● **Selected passage**
Reputation: 473
I am trying to edit a transliteration function to meet a special condition. I am using a Russian into Latin transliteration that I have adapted for Bulgarian, but there is the special condition that if the letter "я", normally transliterated as "ya", is found at the end of a word, and if preceded by the letter "и", it is transliterated as "a".
Example: without the special condition, "мистерия" is transliterated as "misteriya", whereas the correct transliteration (according to the Bulgarian Law on Transliteration) is "misteria".
What I've tried:
It doesn't work.
function transliterator($string) {
$converter = array(
'а' => 'a', 'б' => 'b', 'в' => 'v',
'г' => 'g', 'д' => 'd', 'е' => 'e',
'ж' => 'zh', 'з' => 'z', 'и' => 'i',
'й' => 'y', 'к' => 'k', 'л' => 'l',
'м' => 'm', 'н' => 'n', 'о' => 'o',
'п' => 'p', 'р' => 'r', 'с' => 's',
'т' => 't', 'у' => 'u', 'ф' => 'f',
'х' => 'h', 'ц' => 'ts', 'ч' => 'ch',
'ш' => 'sh', 'щ' => 'sht', 'ь' => '',
'ъ' => 'a', 'ю' => 'yu', 'я' => 'ya',
'А' => 'A', 'Б' => 'B', 'В' => 'V',
'Г' => 'G', 'Д' => 'D', 'Е' => 'E',
'Ж' => 'Zh', 'З' => 'Z', 'И' => 'I',
'Й' => 'Y', 'К' => 'K', 'Л' => 'L',
'М' => 'M', 'Н' => 'N', 'О' => 'O',
'П' => 'P', 'Р' => 'R', 'С' => 'S',
'Т' => 'T', 'У' => 'U', 'Ф' => 'F',
'Х' => 'H', 'Ц' => 'Ts', 'Ч' => 'Ch',
'Ш' => 'Sh', 'Щ' => 'Sht', 'Ь' => '',
'Ъ' => 'A', 'Ю' => 'Yu', 'Я' => 'Ya',
);
$words = explode(" ", $string);
$trans_string = "";
foreach($words as $word) {
if((strlen($word > 2)) && (strpos($word, "я", -1)) && (strpos($word, "и", -2))) {
$amend = array("я" => "a", "Я" => "A");
$converter = array_replace($converter, $amend);
}
$trans_word = strtr($word, $converter);
$trans_string .= $trans_word." ";
}
return $trans_string;
}
Some help please?

Stored items:

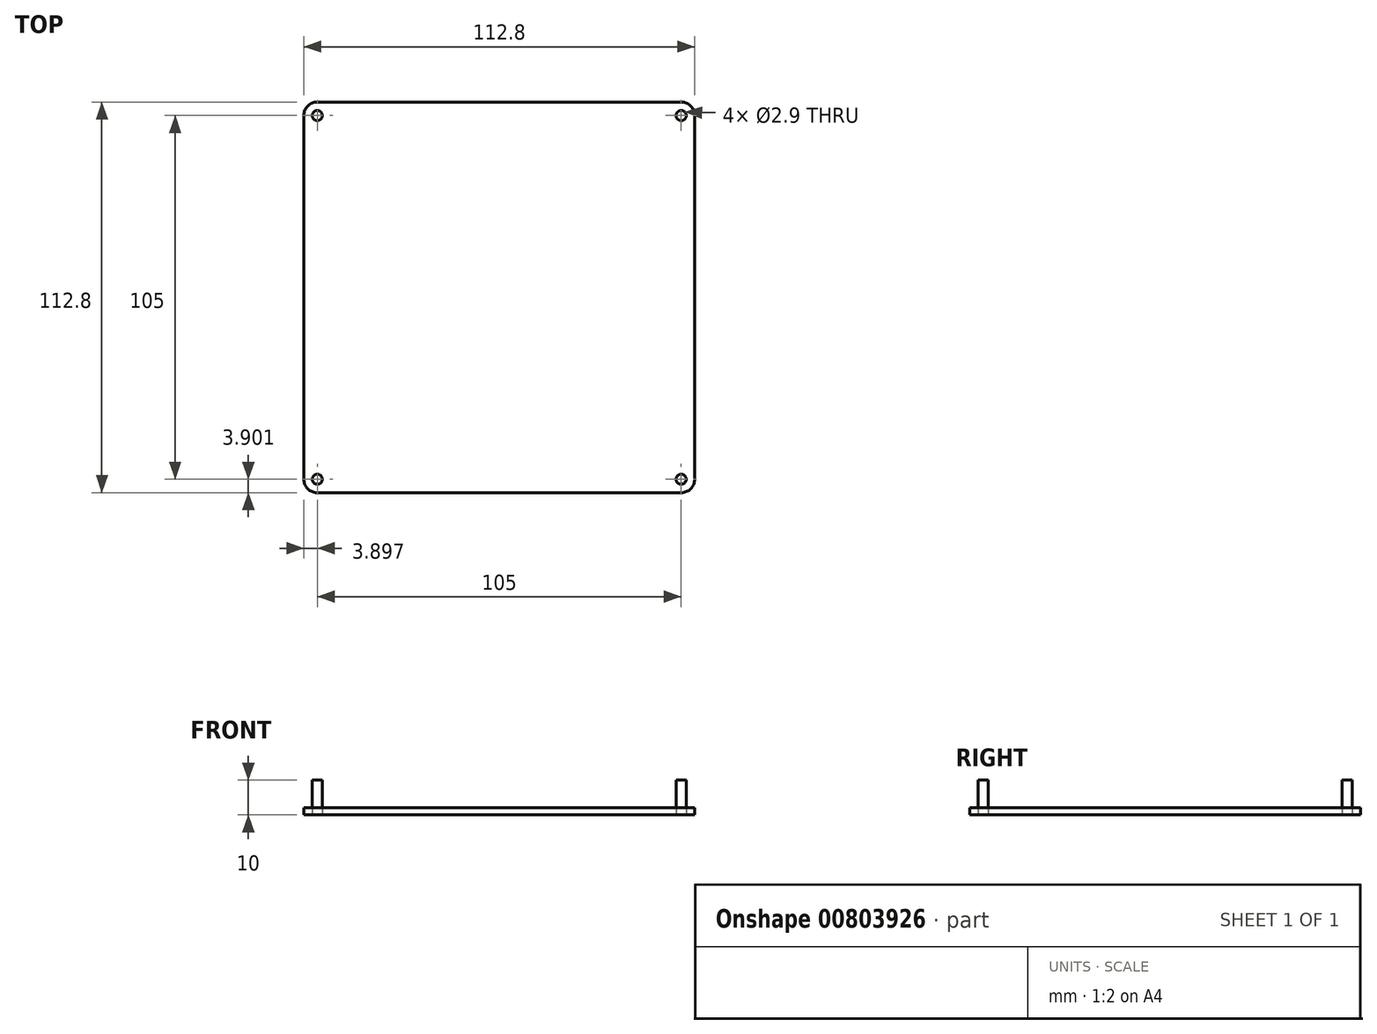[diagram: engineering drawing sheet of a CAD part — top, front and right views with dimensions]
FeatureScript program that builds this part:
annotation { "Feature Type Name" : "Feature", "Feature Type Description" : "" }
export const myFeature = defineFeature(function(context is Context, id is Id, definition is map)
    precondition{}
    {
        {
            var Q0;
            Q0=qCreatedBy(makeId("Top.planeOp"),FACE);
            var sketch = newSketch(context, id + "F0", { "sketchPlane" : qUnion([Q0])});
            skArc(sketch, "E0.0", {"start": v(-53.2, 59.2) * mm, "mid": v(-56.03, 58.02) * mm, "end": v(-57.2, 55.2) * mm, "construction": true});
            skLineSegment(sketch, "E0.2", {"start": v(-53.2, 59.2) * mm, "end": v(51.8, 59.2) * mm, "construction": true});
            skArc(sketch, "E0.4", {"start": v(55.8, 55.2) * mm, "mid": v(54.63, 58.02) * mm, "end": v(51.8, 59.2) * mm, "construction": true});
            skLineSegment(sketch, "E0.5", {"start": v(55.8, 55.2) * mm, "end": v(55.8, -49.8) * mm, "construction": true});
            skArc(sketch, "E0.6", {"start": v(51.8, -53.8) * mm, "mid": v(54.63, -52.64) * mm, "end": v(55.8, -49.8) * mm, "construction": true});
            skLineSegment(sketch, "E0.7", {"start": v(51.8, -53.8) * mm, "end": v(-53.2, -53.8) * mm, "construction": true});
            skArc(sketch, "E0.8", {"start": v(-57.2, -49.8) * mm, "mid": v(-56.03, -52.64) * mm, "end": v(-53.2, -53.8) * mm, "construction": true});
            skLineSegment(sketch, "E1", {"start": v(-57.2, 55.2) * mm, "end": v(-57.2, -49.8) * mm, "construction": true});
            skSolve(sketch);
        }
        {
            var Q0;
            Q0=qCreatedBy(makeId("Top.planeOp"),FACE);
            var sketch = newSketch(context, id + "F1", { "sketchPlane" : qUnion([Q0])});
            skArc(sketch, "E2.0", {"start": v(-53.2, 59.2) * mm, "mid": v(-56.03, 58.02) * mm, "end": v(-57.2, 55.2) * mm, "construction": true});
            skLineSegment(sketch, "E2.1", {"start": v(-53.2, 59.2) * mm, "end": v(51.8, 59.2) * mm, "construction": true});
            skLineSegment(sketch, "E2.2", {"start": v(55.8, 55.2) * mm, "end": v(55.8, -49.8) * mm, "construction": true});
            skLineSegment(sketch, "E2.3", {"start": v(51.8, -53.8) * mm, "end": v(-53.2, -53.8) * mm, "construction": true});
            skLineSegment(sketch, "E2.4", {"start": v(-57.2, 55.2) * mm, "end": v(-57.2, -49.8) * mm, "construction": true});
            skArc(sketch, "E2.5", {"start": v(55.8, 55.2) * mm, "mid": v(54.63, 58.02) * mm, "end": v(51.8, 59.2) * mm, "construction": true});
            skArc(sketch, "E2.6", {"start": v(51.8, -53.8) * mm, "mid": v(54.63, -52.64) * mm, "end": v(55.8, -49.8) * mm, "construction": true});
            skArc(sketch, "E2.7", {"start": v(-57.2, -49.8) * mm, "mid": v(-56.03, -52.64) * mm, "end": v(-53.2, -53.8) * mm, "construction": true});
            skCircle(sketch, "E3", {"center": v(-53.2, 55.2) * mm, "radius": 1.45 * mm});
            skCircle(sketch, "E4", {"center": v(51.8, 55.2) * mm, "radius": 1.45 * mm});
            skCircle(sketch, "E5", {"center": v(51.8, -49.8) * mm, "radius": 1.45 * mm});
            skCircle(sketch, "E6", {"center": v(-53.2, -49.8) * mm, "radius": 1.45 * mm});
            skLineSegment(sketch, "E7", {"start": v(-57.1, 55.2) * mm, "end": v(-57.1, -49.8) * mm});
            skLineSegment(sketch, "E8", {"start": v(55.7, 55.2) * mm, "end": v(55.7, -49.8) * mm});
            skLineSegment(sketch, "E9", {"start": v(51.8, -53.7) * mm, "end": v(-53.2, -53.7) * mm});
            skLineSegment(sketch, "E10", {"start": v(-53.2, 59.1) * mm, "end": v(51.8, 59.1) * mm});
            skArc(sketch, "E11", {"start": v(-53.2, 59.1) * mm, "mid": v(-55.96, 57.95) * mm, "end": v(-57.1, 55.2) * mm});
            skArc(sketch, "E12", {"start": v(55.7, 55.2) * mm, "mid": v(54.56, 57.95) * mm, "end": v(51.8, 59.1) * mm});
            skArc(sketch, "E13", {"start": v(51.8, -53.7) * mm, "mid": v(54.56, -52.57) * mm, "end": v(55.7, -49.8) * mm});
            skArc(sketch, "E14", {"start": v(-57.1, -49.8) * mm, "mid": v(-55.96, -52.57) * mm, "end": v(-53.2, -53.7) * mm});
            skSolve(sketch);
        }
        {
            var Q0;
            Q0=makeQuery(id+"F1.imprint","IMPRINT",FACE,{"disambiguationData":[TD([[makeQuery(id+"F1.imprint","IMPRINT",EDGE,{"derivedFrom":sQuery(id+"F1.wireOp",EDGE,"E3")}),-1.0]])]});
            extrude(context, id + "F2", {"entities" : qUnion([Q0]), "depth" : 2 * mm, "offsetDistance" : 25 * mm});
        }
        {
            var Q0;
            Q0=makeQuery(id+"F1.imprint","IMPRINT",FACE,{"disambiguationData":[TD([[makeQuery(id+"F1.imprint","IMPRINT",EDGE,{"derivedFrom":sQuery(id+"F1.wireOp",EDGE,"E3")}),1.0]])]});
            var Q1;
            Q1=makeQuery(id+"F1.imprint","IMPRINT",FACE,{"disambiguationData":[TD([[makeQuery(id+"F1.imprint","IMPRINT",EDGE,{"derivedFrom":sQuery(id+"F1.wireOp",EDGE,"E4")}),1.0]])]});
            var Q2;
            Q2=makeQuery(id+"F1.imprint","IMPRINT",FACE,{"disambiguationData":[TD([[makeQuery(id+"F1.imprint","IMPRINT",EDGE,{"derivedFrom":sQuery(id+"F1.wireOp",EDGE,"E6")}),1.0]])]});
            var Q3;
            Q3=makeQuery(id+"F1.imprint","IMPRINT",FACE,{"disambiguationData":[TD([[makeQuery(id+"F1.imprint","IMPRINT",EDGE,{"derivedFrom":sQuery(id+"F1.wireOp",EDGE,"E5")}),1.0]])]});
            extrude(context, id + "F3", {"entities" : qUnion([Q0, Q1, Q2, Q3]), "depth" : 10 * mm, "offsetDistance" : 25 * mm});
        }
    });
--
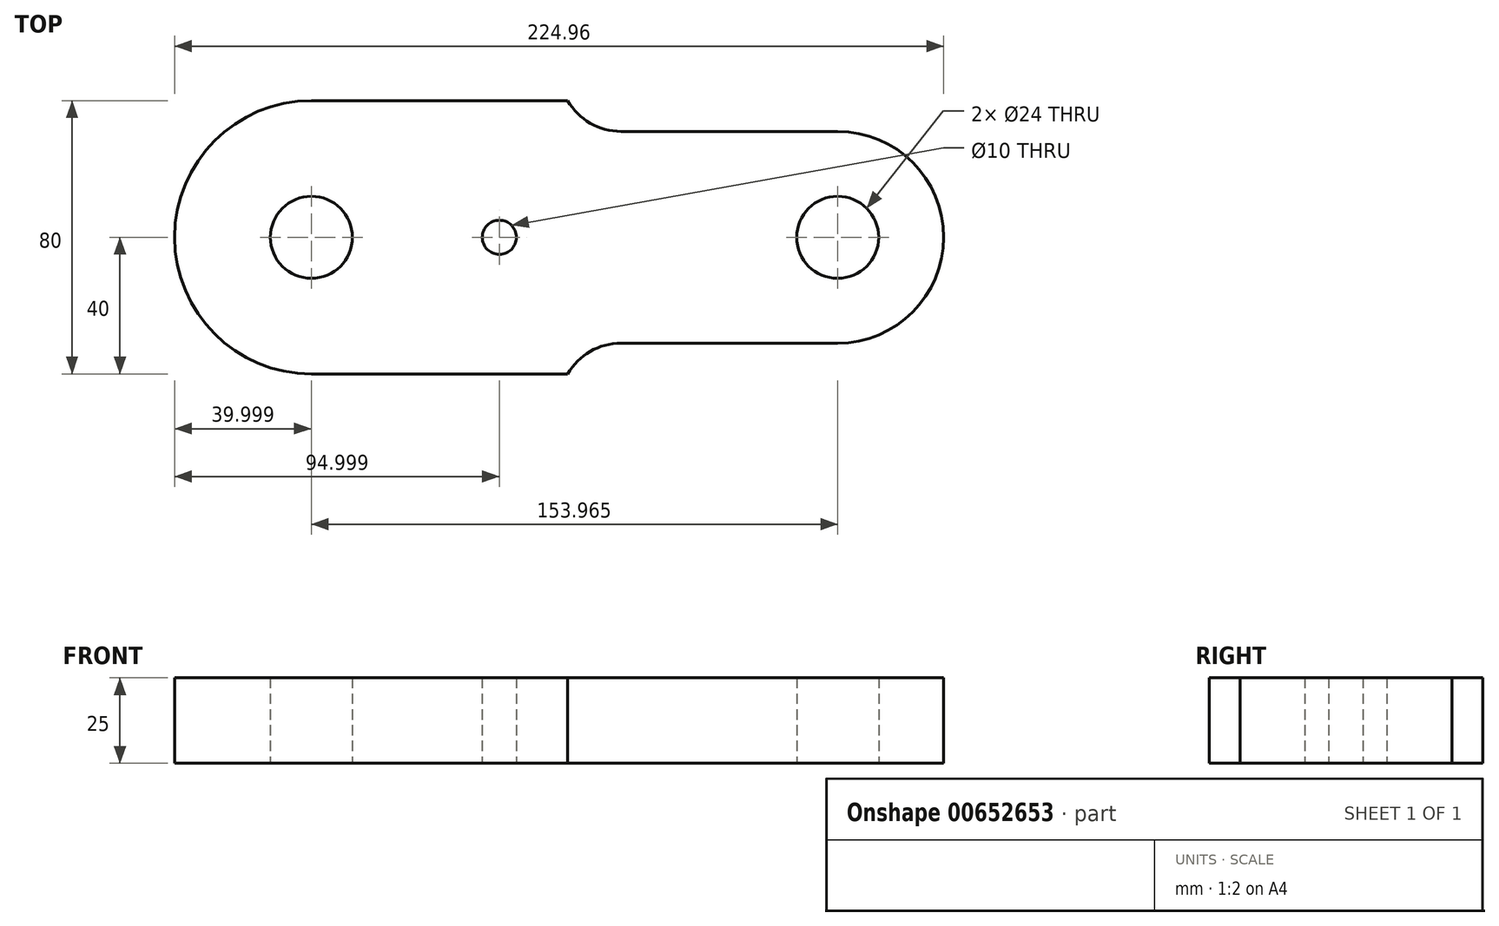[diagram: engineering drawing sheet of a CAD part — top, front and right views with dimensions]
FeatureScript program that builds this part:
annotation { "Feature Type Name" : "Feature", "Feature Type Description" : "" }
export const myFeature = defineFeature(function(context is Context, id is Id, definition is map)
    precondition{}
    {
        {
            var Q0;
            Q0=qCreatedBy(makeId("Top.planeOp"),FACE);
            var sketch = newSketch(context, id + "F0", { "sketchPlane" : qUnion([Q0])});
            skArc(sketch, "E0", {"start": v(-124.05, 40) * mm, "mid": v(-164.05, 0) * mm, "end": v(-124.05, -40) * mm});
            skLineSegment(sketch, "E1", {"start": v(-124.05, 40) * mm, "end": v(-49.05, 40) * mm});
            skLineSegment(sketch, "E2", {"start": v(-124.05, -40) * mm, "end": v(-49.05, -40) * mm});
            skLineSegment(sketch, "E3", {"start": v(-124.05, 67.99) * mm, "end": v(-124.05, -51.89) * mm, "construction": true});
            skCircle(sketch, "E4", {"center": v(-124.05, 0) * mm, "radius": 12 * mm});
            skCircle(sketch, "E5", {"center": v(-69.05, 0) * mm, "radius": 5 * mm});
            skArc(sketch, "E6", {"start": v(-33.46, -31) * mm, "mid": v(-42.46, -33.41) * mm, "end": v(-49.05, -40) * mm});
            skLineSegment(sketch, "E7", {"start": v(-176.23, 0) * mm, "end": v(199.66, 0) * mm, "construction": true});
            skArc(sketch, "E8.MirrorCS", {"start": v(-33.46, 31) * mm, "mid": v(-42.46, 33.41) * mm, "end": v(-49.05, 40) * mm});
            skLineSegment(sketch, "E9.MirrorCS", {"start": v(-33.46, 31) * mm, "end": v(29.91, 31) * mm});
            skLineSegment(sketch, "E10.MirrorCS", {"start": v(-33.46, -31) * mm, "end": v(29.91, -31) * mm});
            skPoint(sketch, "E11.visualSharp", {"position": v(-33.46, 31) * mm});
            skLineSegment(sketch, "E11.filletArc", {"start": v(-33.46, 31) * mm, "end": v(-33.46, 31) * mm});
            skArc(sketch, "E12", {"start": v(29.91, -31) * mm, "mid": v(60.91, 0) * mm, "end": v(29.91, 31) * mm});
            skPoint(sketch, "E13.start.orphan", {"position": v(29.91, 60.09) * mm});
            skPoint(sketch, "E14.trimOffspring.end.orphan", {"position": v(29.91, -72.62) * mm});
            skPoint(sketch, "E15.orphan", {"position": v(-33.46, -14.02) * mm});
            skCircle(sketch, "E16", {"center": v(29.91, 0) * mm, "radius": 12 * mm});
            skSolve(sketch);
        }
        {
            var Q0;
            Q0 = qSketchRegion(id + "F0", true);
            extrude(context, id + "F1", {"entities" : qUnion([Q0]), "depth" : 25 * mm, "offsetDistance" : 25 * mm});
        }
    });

● **Tasks to carry out**
1. In the Bulgarian transliteration question, what is given as the correct transliteration of "мистерия"?
2. Please extend the Bulgarian transliteration question from where it stops.
The data play no part in this work.

● **Responses per task**
1. "misteria"

2.
Upvotes: 0
Views: 187
Reputation: 350252
The problem is that strpos
and strtr
do not offer multibyte support. For strpos
you could fix this by using mb_strpos
or even better rewrite the condition as (mb_subtr($word, -2) == 'ия')
.
Still, you'll have problems with the rest of the function. I would suggest to use preg_replace_callback
instead; with the /u
modifier you'll have multibyte support:
function transliterator($string) {
return preg_replace_callback('/ия\b|./uis', function ($c) {
$converter = array(
'а' => 'a', 'б' => 'b', 'в' => 'v',
'г' => 'g', 'д' => 'd', 'е' => 'e',
'ж' => 'zh', 'з' => 'z', 'и' => 'i',
'й' => 'y', 'к' => 'k', 'л' => 'l',
'м' => 'm', 'н' => 'n', 'о' => 'o',
'п' => 'p', 'р' => 'r', 'с' => 's',
'т' => 't', 'у' => 'u', 'ф' => 'f',
'х' => 'h', 'ц' => 'ts', 'ч' => 'ch',
'ш' => 'sh', 'щ' => 'sht', 'ь' => '',
'ъ' => 'a', 'ю' => 'yu', 'я' => 'ya',
'А' => 'A', 'Б' => 'B', 'В' => 'V',
'Г' => 'G', 'Д' => 'D', 'Е' => 'E',
'Ж' => 'Zh', 'З' => 'Z', 'И' => 'I',
'Й' => 'Y', 'К' => 'K', 'Л' => 'L',
'М' => 'M', 'Н' => 'N', 'О' => 'O',
'П' => 'P', 'Р' => 'R', 'С' => 'S',
'Т' => 'T', 'У' => 'U', 'Ф' => 'F',
'Х' => 'H', 'Ц' => 'Ts', 'Ч' => 'Ch',
'Ш' => 'Sh', 'Щ' => 'Sht', 'Ь' => '',
'Ъ' => 'A', 'Ю' => 'Yu', 'Я' => 'Ya',
'ия' => 'ia', 'ИЯ' => 'IA' // add this!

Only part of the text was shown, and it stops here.